Listed entries:
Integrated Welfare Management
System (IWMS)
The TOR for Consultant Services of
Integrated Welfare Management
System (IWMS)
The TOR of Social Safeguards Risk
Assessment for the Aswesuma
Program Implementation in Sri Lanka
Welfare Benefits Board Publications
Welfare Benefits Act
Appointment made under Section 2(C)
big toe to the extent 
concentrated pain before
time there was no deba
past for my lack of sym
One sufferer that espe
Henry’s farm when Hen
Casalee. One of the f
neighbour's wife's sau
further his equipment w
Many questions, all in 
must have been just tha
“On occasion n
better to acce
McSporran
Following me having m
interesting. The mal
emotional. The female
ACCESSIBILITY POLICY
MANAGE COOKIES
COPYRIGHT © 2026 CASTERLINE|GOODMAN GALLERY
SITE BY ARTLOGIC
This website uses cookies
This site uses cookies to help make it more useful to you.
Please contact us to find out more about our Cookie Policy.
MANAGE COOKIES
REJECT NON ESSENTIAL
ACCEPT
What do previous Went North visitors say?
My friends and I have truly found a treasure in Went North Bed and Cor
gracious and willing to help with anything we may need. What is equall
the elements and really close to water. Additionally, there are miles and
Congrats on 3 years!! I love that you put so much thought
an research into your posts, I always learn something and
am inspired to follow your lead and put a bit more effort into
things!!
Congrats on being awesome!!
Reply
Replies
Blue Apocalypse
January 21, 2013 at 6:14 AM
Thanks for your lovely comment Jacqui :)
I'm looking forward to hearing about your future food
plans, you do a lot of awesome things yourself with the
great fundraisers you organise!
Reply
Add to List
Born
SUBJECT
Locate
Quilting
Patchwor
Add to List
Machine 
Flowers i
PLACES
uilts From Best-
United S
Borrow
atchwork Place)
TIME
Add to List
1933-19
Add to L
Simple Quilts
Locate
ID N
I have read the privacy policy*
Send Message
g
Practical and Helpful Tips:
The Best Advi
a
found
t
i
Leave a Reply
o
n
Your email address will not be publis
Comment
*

What is expected: From the entries above, pull out each line that includes "about".

Your response:
Please contact us to find out more about our Cookie Policy.
I'm looking forward to hearing about your future food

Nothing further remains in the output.